##### Selected excerpt #####

However it must be stressed that efforts must be made to address any issues of difficulty in sibling relationships before the serious decision to place separately is made.

  5.3.10

Identifying who should be placed with whom if a sibling group needs to be split

  • Should not be purely based on who is together in foster care. This is likely to have been a resource-led decision;
  • What information has been gathered about levels of need of individual children, what are their wishes and feelings;
  • Permanence Planning Meeting to be held to discuss the children’s individual needs, sibling relationships and whether they should remain together or apart, as well as the permanence options for the children.
  5.3.11

Recording

It is vital that reasons for decisions about the placement of brothers and sisters are well recorded. Information should also be given to adopters and should be contained in the child’s life storybook and later life letter. When the children become adults, they may or may not agree that the right decision was made, but they should at least be assured that it was made with thought and care.


6. Contact Issues if Brothers and Sisters are Placed in Separate Adoptive Families

6.1 If brothers and sisters are unable to be placed together, it is essential that the Department ensures that robust contact arrangements are in place, which can be sustained throughout childhood.
6.2 There may be circumstances where children have lived together in a foster home and a significant relationship has developed. Consideration should be given to whether on-going contact with these children would be of benefit.

##### The data #####

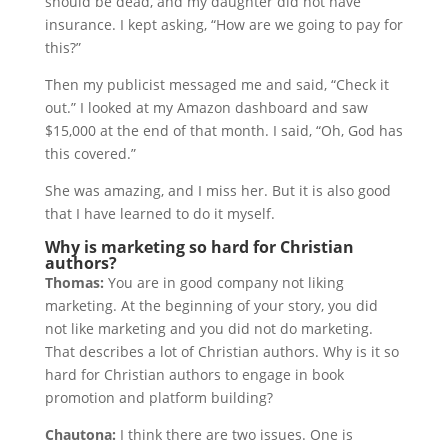
should be dead, and my daughter did not have
insurance. I kept asking, “How are we going to pay for
this?”
Then my publicist messaged me and said, “Check it
out.” I looked at my Amazon dashboard and saw
$15,000 at the end of that month. I said, “Oh, God has
this covered.”
She was amazing, and I miss her. But it is also good
that I have learned to do it myself.
Why is marketing so hard for Christian
authors?
Thomas:
You are in good company not liking
marketing. At the beginning of your story, you did
not like marketing and you did not do marketing.
That describes a lot of Christian authors. Why is it so
hard for Christian authors to engage in book
promotion and platform building?
Chautona:
I think there are two issues. One is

#####

- _Problem set_
1. According to the sibling placement guidance, where should information about decisions on placing brothers and sisters be contained, apart from being given to adopters?
2. Write out the stretch of the sibling placement guidance from "6. Contact Issues" through "be of benefit.".

- _Task results_
1. In the child's life storybook and later life letter.

2.
6. Contact Issues if Brothers and Sisters are Placed in Separate Adoptive Families

6.1 If brothers and sisters are unable to be placed together, it is essential that the Department ensures that robust contact arrangements are in place, which can be sustained throughout childhood.
6.2 There may be circumstances where children have lived together in a foster home and a significant relationship has developed. Consideration should be given to whether on-going contact with these children would be of benefit.